Back in 2016, ESPN reported the 30-year-old Russian professional tennis player was suspended for two years by the International Tennis Federation. She was tested positive for the banned substance meldonium. The sentence was then reduced to 15 months that same year.

“My feelings [were] like, you’re going into this deep hole and yet you still have so many years ahead of you… how are you going to turn this around? How are you going to step up?” she told Hamptons Magazine Wednesday. “Those are all things that I think parts of my childhood really prepared me for, and with the way that I’ve been able to handle it. I can say that I’m proud of where I’ve come to be.”

However, not everyone welcomed Sharapova with open arms. French player Alize Cornet slammed the sentence reduction when it was initially announced.

“A player who has tested positive should start from scratch like everyone else and win her place back,” he told reporters at the time. “You shouldn’t roll out the red carpet for her.”

The five-time Grand Slam champion is aware of the criticism, but is still determined to showcase her talent beyond the controversy.

“It’s funny, what I play for is so different now than what I played for when I was young,” she explained. “When you’re away from something for a long time, you realize what you miss and why. There are so many things in tennis that I don’t really get in other parts of my life.

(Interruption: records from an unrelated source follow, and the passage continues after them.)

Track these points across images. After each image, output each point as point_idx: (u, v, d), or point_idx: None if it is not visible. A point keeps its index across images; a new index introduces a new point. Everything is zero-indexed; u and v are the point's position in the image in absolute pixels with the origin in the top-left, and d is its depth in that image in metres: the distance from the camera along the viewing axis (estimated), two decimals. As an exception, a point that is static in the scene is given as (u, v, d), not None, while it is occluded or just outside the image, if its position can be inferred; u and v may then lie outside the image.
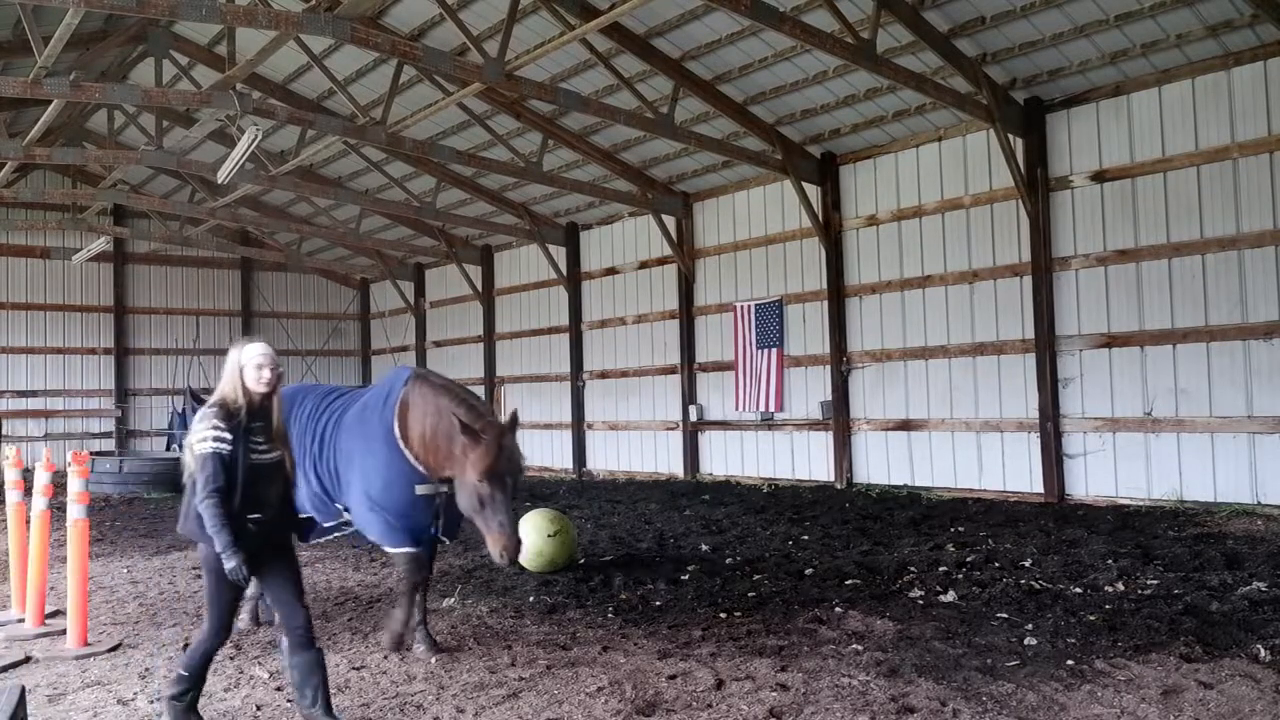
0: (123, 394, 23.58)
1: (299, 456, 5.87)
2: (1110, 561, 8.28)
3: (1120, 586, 7.42)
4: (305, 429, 6.53)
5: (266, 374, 4.51)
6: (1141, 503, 11.83)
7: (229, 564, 4.33)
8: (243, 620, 6.62)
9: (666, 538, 10.72)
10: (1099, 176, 12.39)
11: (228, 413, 4.46)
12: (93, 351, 23.40)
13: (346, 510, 6.42)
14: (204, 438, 4.42)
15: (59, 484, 8.00)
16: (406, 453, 6.07)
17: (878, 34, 11.09)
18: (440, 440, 5.95)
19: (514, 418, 5.95)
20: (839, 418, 15.25)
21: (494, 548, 5.63)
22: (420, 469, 6.08)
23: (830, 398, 15.39)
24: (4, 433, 21.31)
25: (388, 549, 6.28)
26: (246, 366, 4.49)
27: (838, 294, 15.26)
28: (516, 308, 22.21)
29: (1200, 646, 5.63)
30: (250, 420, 4.50)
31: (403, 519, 6.10)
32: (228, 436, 4.41)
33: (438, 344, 24.73)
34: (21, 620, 7.11)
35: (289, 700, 5.24)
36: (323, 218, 21.64)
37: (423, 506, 6.12)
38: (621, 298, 19.49)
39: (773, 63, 13.16)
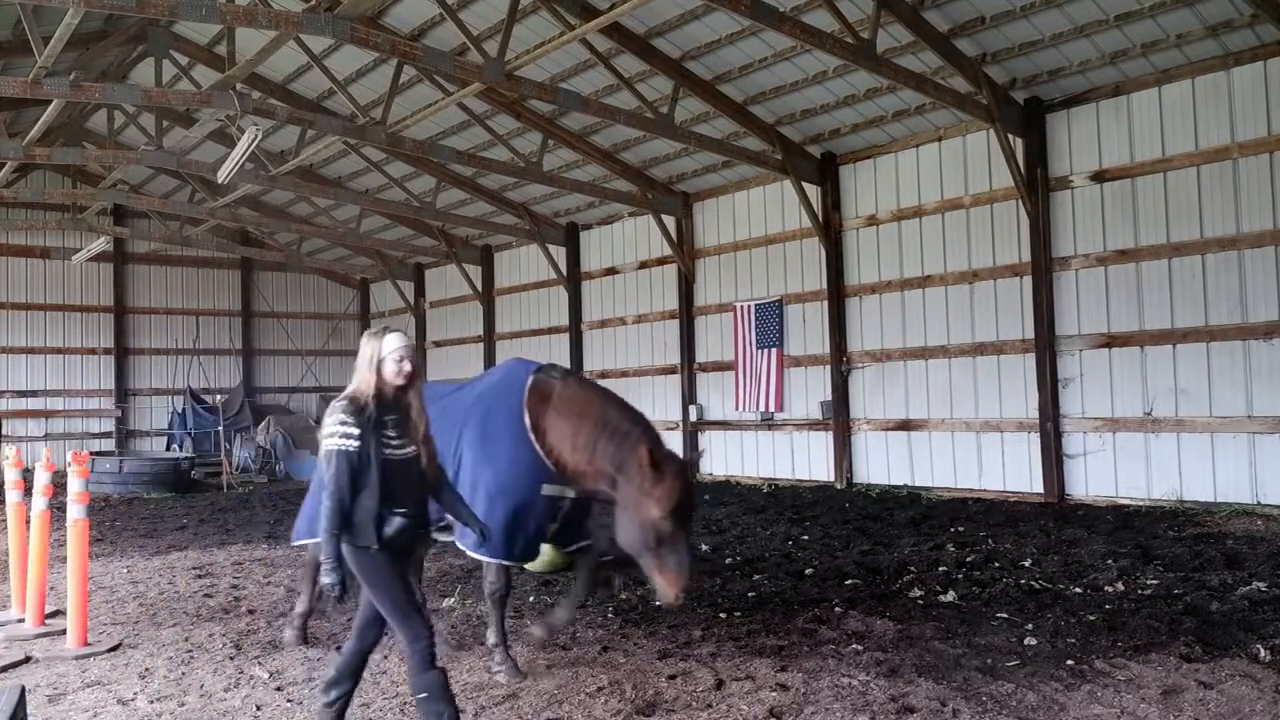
0: (123, 394, 23.56)
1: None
2: (1110, 561, 8.28)
3: (1120, 586, 7.42)
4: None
5: (406, 366, 4.29)
6: (1141, 503, 11.83)
7: (328, 576, 4.07)
8: (287, 636, 6.49)
9: (666, 538, 10.70)
10: (1099, 176, 12.38)
11: (357, 407, 4.22)
12: (93, 351, 23.39)
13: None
14: (330, 434, 4.20)
15: (59, 484, 8.00)
16: (537, 447, 5.63)
17: (878, 34, 11.09)
18: (599, 453, 5.51)
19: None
20: (839, 418, 15.25)
21: (668, 589, 5.20)
22: (550, 467, 5.64)
23: (830, 398, 15.39)
24: (4, 433, 21.32)
25: (482, 556, 5.60)
26: (386, 360, 4.26)
27: (838, 294, 15.26)
28: (516, 308, 22.20)
29: (1200, 646, 5.63)
30: (381, 414, 4.26)
31: (519, 519, 5.59)
32: (355, 432, 4.17)
33: (438, 344, 24.73)
34: (21, 620, 7.11)
35: (289, 700, 5.25)
36: (323, 218, 21.64)
37: (544, 508, 5.68)
38: (621, 298, 19.49)
39: (773, 63, 13.15)
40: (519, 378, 5.90)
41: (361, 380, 4.26)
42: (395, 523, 4.19)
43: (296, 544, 6.49)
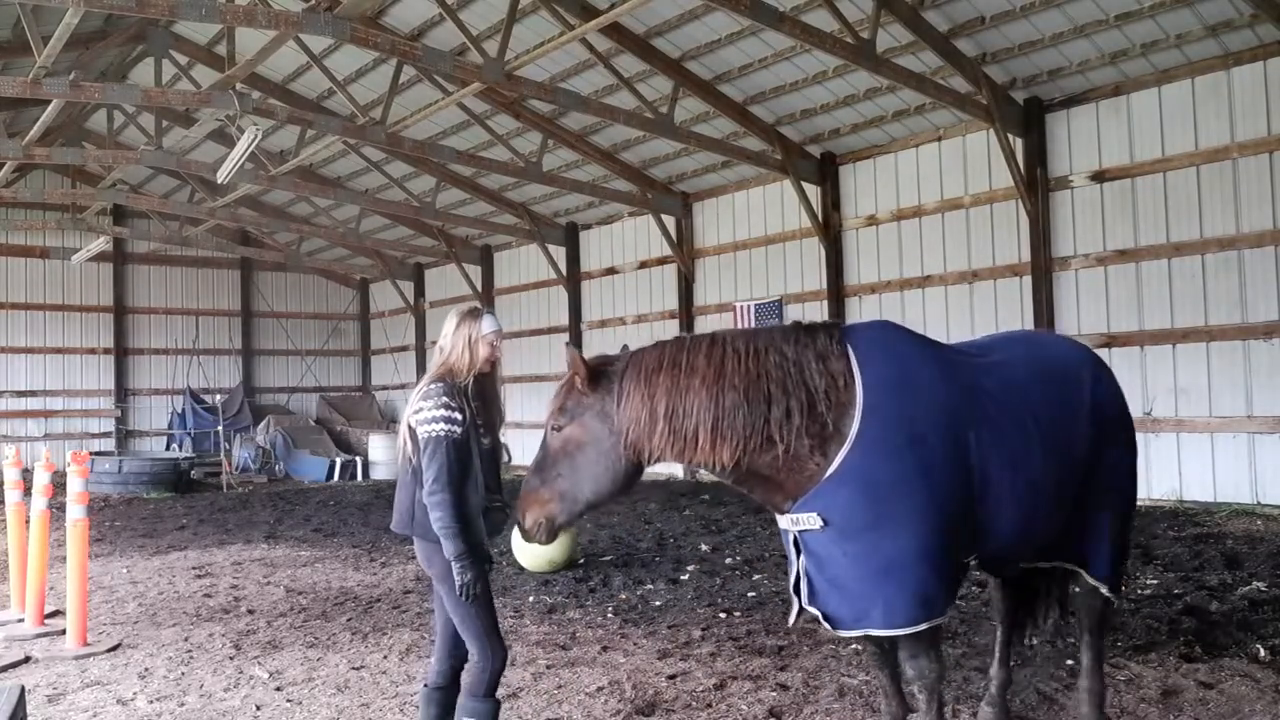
0: (122, 394, 23.56)
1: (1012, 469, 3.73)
2: (1110, 561, 8.28)
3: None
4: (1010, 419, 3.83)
5: (497, 352, 4.03)
6: (1141, 502, 11.80)
7: (464, 575, 3.70)
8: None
9: (666, 537, 10.72)
10: (1099, 176, 12.38)
11: (457, 389, 3.87)
12: (92, 351, 23.38)
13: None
14: (433, 418, 3.78)
15: (59, 484, 8.00)
16: None
17: (877, 34, 11.08)
18: None
19: None
20: (839, 418, 15.21)
21: None
22: None
23: (830, 398, 15.35)
24: (3, 433, 21.34)
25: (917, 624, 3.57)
26: (481, 341, 3.94)
27: (837, 294, 15.25)
28: (516, 308, 22.19)
29: (1200, 646, 5.63)
30: (472, 399, 3.95)
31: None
32: (459, 417, 3.81)
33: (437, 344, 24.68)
34: (21, 620, 7.11)
35: (289, 700, 5.25)
36: (322, 218, 21.64)
37: None
38: (621, 298, 19.49)
39: (772, 63, 13.15)
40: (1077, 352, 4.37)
41: (457, 361, 3.92)
42: (497, 518, 3.96)
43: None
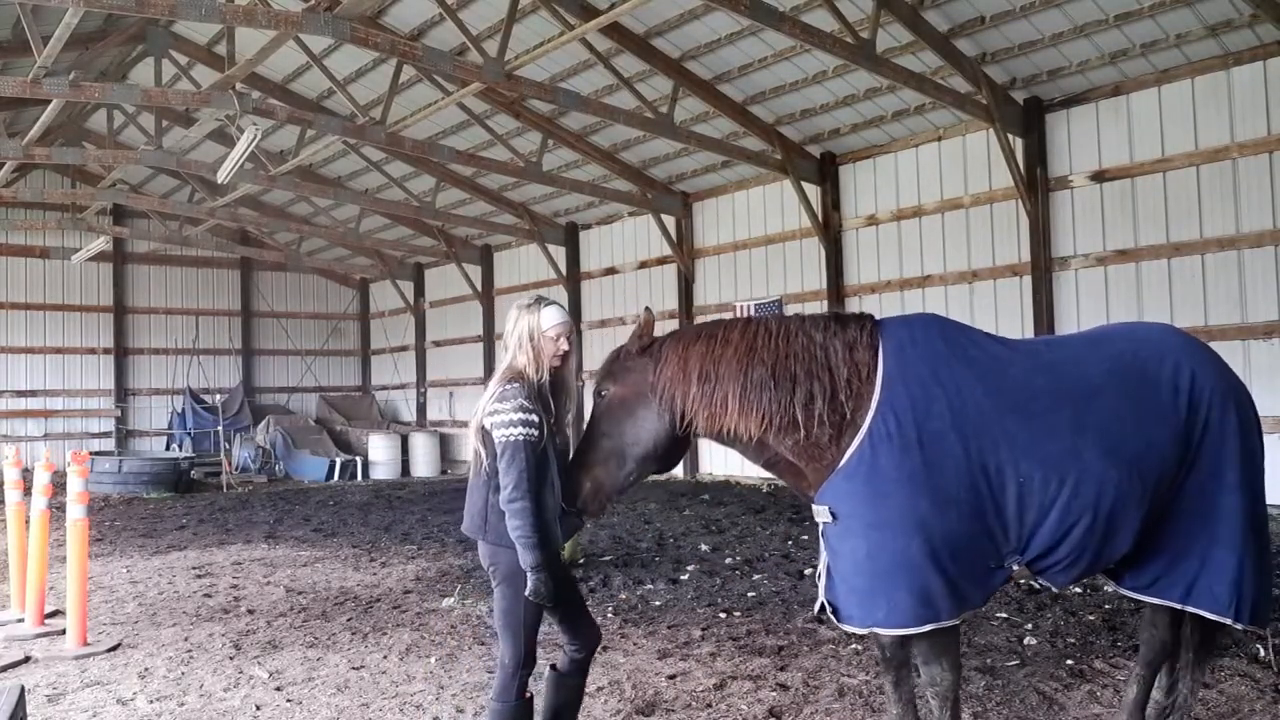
0: (122, 394, 23.56)
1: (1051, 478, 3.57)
2: (1110, 561, 8.28)
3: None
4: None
5: (564, 345, 3.78)
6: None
7: (543, 585, 3.57)
8: None
9: (666, 538, 10.72)
10: (1098, 176, 12.38)
11: (531, 390, 3.68)
12: (92, 351, 23.38)
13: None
14: (510, 421, 3.59)
15: (59, 484, 8.00)
16: None
17: (877, 34, 11.08)
18: None
19: None
20: (839, 418, 15.21)
21: None
22: None
23: (830, 398, 15.35)
24: (3, 433, 21.33)
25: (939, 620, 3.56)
26: (544, 336, 3.73)
27: (838, 294, 15.25)
28: (516, 308, 22.18)
29: (1200, 646, 5.62)
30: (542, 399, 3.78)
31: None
32: (537, 420, 3.62)
33: (437, 344, 24.72)
34: (21, 620, 7.11)
35: (289, 700, 5.25)
36: (322, 217, 21.64)
37: None
38: (621, 298, 19.48)
39: (772, 63, 13.15)
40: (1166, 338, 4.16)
41: (524, 359, 3.72)
42: (574, 522, 3.80)
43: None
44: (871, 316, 3.80)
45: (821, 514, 3.58)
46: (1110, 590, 7.29)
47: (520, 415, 3.59)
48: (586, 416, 3.93)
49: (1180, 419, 3.70)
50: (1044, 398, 3.61)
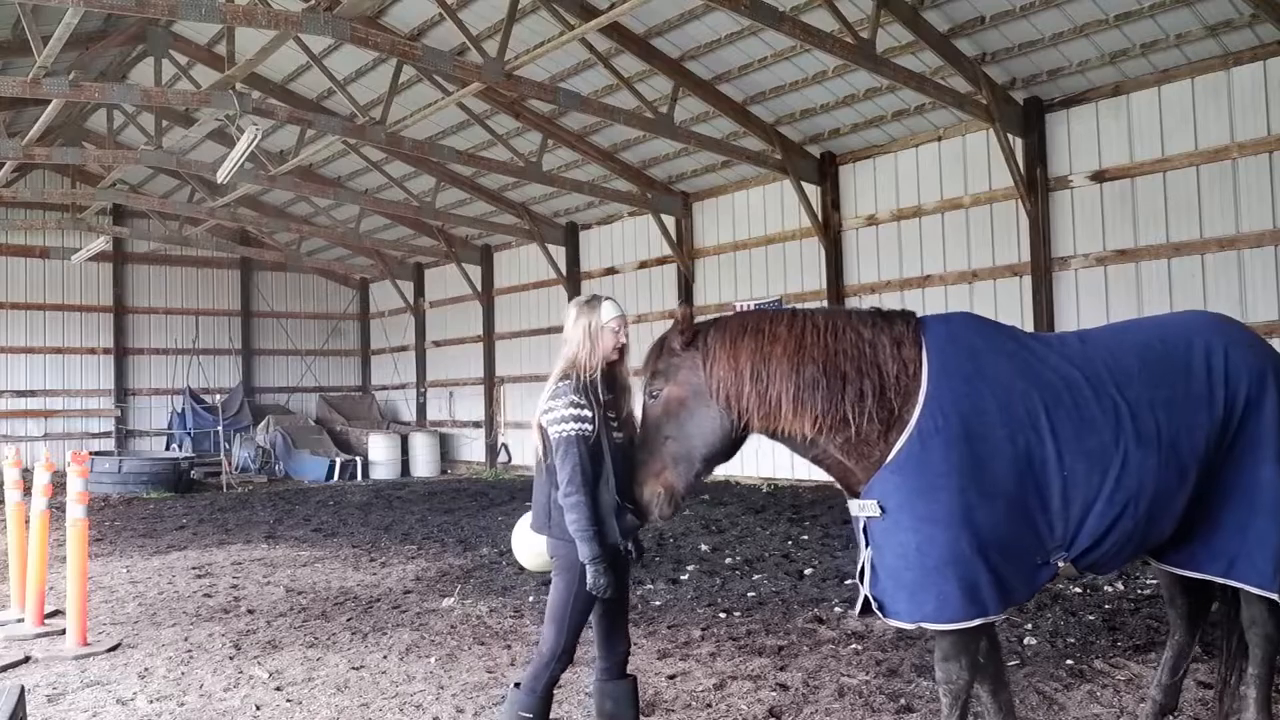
0: (122, 394, 23.56)
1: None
2: (1110, 561, 8.27)
3: (1120, 586, 7.42)
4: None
5: (622, 338, 3.92)
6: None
7: (600, 578, 3.68)
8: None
9: (666, 537, 10.72)
10: (1098, 176, 12.38)
11: (582, 385, 3.79)
12: (92, 351, 23.39)
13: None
14: (563, 418, 3.73)
15: (58, 484, 8.00)
16: None
17: (877, 34, 11.08)
18: None
19: None
20: (839, 417, 15.21)
21: None
22: None
23: (830, 397, 15.35)
24: (3, 433, 21.33)
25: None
26: (603, 330, 3.85)
27: (838, 294, 15.24)
28: (516, 308, 22.20)
29: (1200, 646, 5.62)
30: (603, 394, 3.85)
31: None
32: (589, 415, 3.74)
33: (437, 344, 24.72)
34: (21, 620, 7.11)
35: (289, 700, 5.25)
36: (322, 217, 21.64)
37: None
38: (621, 297, 19.16)
39: (772, 63, 13.15)
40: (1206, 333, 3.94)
41: (582, 354, 3.84)
42: (630, 520, 3.79)
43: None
44: (914, 313, 3.81)
45: (868, 508, 3.57)
46: (1109, 590, 7.29)
47: (571, 411, 3.73)
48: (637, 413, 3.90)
49: (1217, 400, 3.70)
50: (1082, 390, 3.63)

"I play for the competition; I play for the victories that I can earn with my team, who also help me be the player that I am, who work with me on a daily basis. There’s a lot that I play for and what happened was a roadblock. [But I don’t have the mindset to use something like that as ammunition. It’s never been the way I think.”

Sharapova added that she was born to play tennis and refuses to let anything stop her from pursuing a lifelong dream.

“I feel like getting back to what I’ve done since I was a young girl just makes me that much happier, being able to be where I feel that I belong, and where I am best at,” she said. “When you have something taken away from you, you don’t know if you can ever get it back. So I have a lot to [feel] fortunate for!”